- Opening Delimiter -
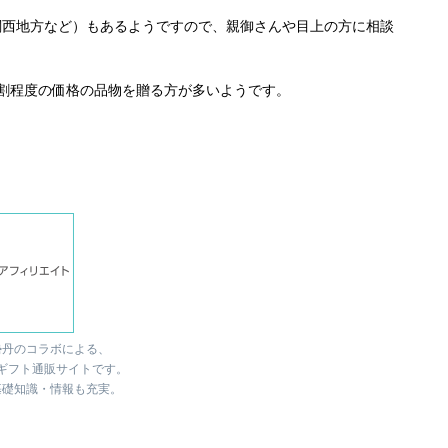
関西地方など）もあるようですので、親御さんや目上の方に相談
割程度の価格の品物を贈る方が多いようです。
勢丹のコラボによる、
ギフト通販サイトです。
基礎知識・情報も充実。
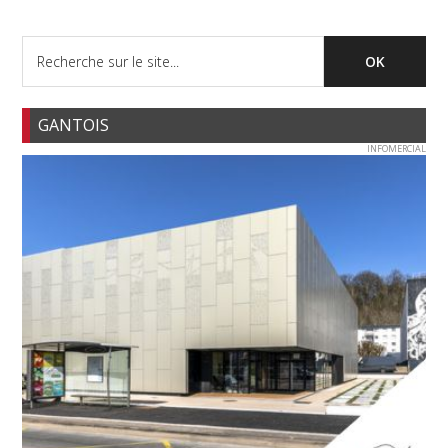
GANTOIS
INFOMERCIAL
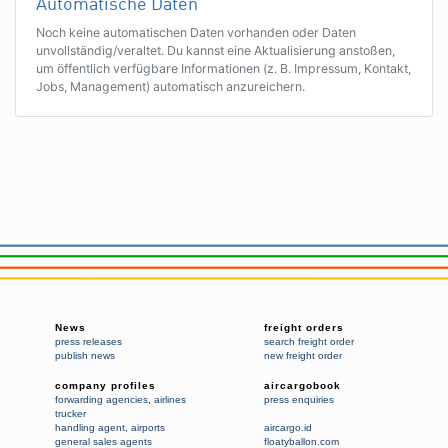
Automatische Daten
Noch keine automatischen Daten vorhanden oder Daten
unvollständig/veraltet. Du kannst eine Aktualisierung anstoßen,
um öffentlich verfügbare Informationen (z. B. Impressum, Kontakt,
Jobs, Management) automatisch anzureichern.
News
freight orders
press releases
search freight order
publish news
new freight order
company profiles
aircargobook
forwarding agencies
,
airlines
press enquiries
trucker
handling agent
,
airports
aircargo.id
general sales agents
floatyballon.com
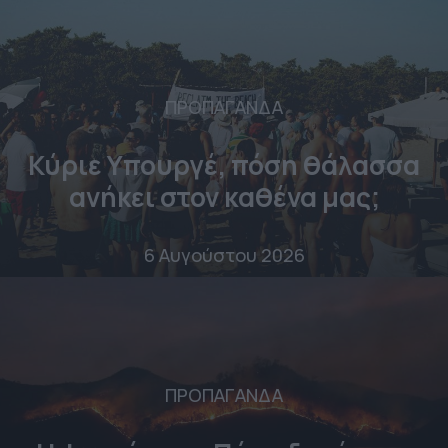
ΠΡΟΠΑΓΑΝΔΑ
Κύριε Υπουργέ, πόση θάλασσα
ανήκει στον καθένα μας;
6 Αυγούστου 2026
ΠΡΟΠΑΓΑΝΔΑ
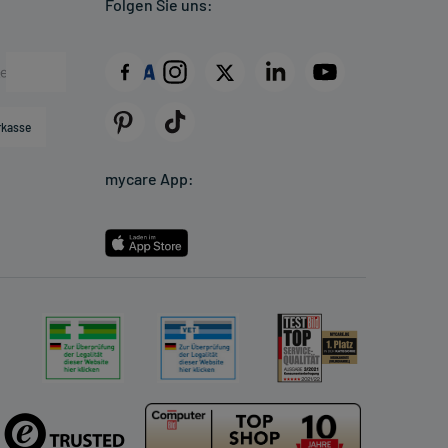
Folgen Sie uns:
rkasse
mycare App:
- Closing Delimiter -
## Task description
Copy out every line of text read from the rows above, character for character, and leave out the picture markers.

## Exercise answer
関西地方など）もあるようですので、親御さんや目上の方に相談
割程度の価格の品物を贈る方が多いようです。
勢丹のコラボによる、
ギフト通販サイトです。
基礎知識・情報も充実。
GANTOIS
INFOMERCIAL
Automatische Daten
Noch keine automatischen Daten vorhanden oder Daten
unvollständig/veraltet. Du kannst eine Aktualisierung anstoßen,
um öffentlich verfügbare Informationen (z. B. Impressum, Kontakt,
Jobs, Management) automatisch anzureichern.
News
freight orders
press releases
search freight order
publish news
new freight order
company profiles
aircargobook
forwarding agencies
,
airlines
press enquiries
trucker
handling agent
,
airports
aircargo.id
general sales agents
floatyballon.com
ΠΡΟΠΑΓΑΝΔΑ
Κύριε Υπουργέ, πόση θάλασσα
ανήκει στον καθένα μας;
6 Αυγούστου 2026
ΠΡΟΠΑΓΑΝΔΑ
Folgen Sie uns:
rkasse
mycare App:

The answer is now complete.